The pulquerías were attractive meeting places where, to the music of guitar, harp and other instruments, the parishioners could dance, play hopscotch, dice and the Spanish deck. The names of the pulquerías were generally very picturesque: “The preoccupations of Bacchus,” “Good friendships,” “Salsipuedes,” or “The Future,” which when closed and reopened was called “Memories of the Future, And “The Apache”, which became “The Daughter of the Apache”. In the street of Donceles, in Mexico City, in front of the Chamber of Deputies, the so-called “Recreo de los de frente” survived for several years and was famous in Pachuca, in the steep street of Doria, To the step but I arrive “. Before the increasingly abundant attendance, it was frequent to find the inscription “Go in, go ask, go pay, go out”.

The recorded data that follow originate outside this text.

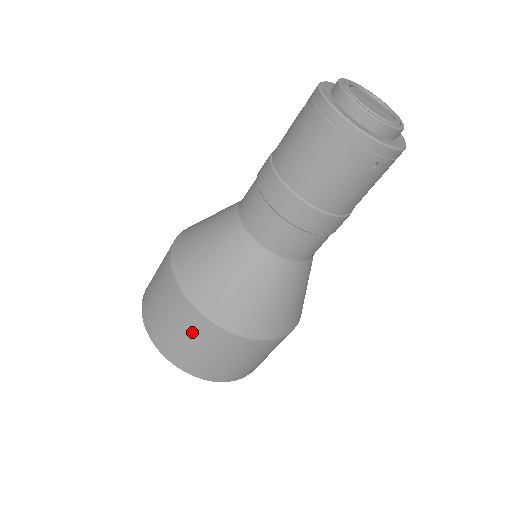
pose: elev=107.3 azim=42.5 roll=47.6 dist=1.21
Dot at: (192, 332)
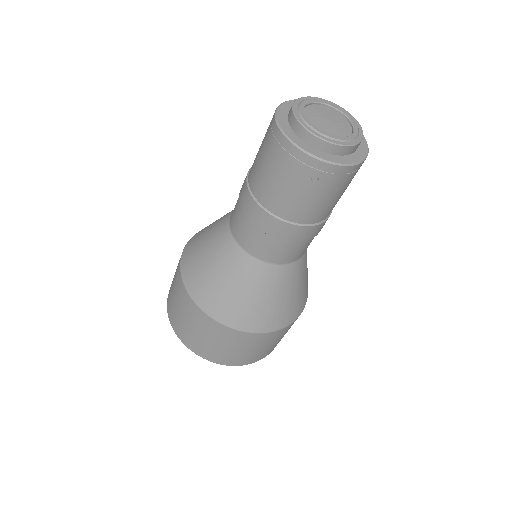
Dot at: (186, 311)
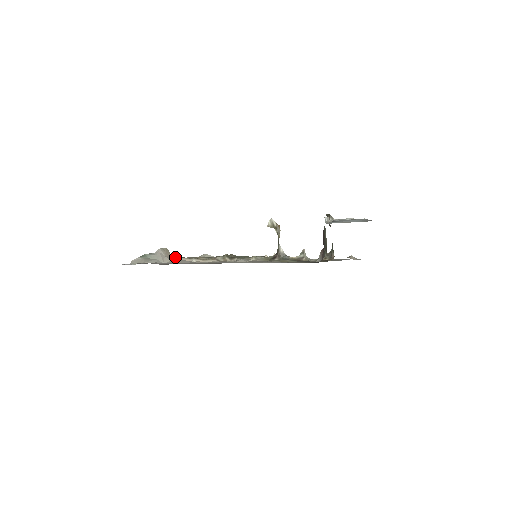
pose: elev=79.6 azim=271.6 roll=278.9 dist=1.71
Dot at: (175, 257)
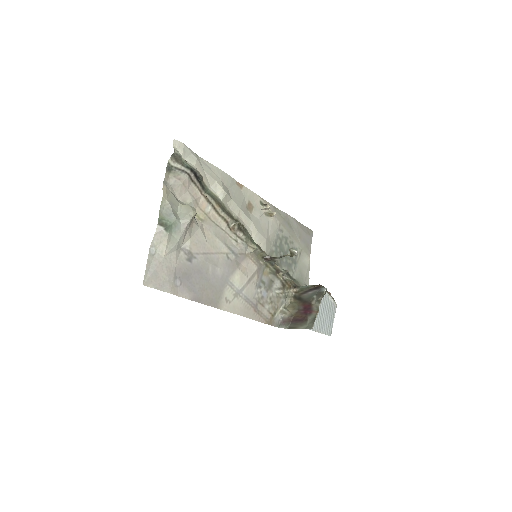
Dot at: (197, 189)
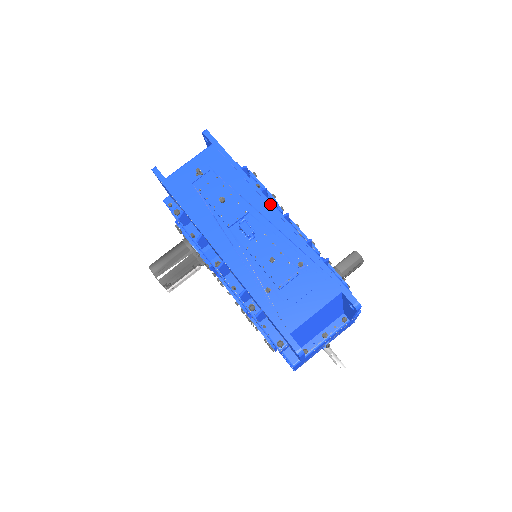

At present the cultivation of maguey has been replaced by that of barley, which is more economically profitable, since it is used for brewing, whose consumption has become widespread. Most likely, in the future there will be no more pulquerias, which will become part of the colorful anecdotary of our history.
The maguey a vineyard of the past
In addition to decorating the fields with its unique beauty, the maguey plant, cultivated in Hidalgo for centuries, has been used for several purposes. From this agave, encrusted in arid and stony ground, and almost without water, have taken advantage of, besides the mead and pulque, the pebbles to cover, like tiles, the peasant huts; Their thorns have served as needles or nails, and with their fiber they wove the blankets of various qualities which the Otomi and Mazahua natives used to dress themselves or as blankets; Also with them they used to pay their tributes to the Aztec emperors.
More and more scarce, in the kitchen has also taken advantage of the maguey. Its blades are used to cover the barbecue during its cooking under the ground; Their skin or “skin” to wrap the mixiotes, and what about the worms that are reared in them and that are an exquisite bite of Mexican food.